Diego Simeone à propos du cas João Félix suite aux rumeurs de départ
Mais tout n’est pas à jeter dans la carrière de João Félix depuis son départ du Portugal. Le Portugais aura en effet su montrer de très belles choses lorsqu’il évoluait dans des équipes plus préoccupés par le jeu avec ballon que sans. Aux côtés de Suarez dans un Atletico plus offensif que jamais, João brillait comme le maître à jouer Colchoneros. À Chelsea, en numéro 10 dans le 3421 de Potter, il s’est affirmé comme le danger numéro 1 des Blues. En sélection, en difficulté face à la rigidité du plan de jeu de Santos, il se sera montré à son avantage lorsque ce dernier optera pour un jeu plus offensif à la Coupe du Monde. Il aura même su brillé dans des matchs importants, en étant décisif face au Ghana et la Suisse, de quoi prouver sa capacité d’être un leader.

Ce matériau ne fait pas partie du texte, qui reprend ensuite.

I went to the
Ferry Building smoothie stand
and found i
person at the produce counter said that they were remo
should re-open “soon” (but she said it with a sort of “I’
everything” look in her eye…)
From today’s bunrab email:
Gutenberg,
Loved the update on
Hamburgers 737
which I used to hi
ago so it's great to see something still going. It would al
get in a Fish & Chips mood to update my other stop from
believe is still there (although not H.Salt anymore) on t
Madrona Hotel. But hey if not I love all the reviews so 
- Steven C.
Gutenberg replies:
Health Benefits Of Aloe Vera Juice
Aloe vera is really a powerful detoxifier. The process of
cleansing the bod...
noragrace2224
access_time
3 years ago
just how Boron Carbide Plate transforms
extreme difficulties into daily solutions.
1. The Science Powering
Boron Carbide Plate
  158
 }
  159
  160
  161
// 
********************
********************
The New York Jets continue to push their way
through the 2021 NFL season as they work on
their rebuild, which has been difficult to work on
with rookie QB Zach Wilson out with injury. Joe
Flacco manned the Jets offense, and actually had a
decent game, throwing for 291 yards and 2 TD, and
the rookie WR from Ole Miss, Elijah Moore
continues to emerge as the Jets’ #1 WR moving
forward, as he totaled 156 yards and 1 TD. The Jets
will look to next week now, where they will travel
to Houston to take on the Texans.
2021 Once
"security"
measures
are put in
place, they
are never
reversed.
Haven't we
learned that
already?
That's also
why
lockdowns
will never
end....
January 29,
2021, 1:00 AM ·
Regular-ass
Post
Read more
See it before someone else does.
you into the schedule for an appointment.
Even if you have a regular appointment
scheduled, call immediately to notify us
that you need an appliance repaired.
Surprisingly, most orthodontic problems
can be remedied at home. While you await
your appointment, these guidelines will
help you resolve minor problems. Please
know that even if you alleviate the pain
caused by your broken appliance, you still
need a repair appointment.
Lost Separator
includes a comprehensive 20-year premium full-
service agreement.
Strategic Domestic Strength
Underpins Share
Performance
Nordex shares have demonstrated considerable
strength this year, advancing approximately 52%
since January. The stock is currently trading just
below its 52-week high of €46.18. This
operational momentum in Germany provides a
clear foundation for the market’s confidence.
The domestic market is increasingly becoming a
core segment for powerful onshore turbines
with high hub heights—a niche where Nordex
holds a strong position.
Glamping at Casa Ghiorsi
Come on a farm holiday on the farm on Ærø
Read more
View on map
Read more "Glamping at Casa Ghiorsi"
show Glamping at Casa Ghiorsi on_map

« Chelsea est une équipe qui aime attaquer, avoir le ballon, dominer le jeu. C’est le jeu que j’aime pratiquer. Ici, je suis plus libre de mes mouvements sur le terrain : c’est comme ça que je veux jouer et j’adore ça ! »
João Félix après ses premières semaines à Chelsea sous Graham Potter
Aujourd’hui, la séparation entre l’Atletico Madrid et le joueur semble inévitable. Pourtant, les clubs ne se bousculent pas pour le recruter. Le passage Colchoneros de João Félix a mis en lumière un joueur compliqué à placer sur le terrain, inconstant, fragile et au caractère difficile. Indéniablement talentueux, le prodige doit désormais prendre conscience de ses défauts et les corriger pour relancer sa carrière et rejoindre un top club. À lui de faire le choix judicieux durant ce mercato.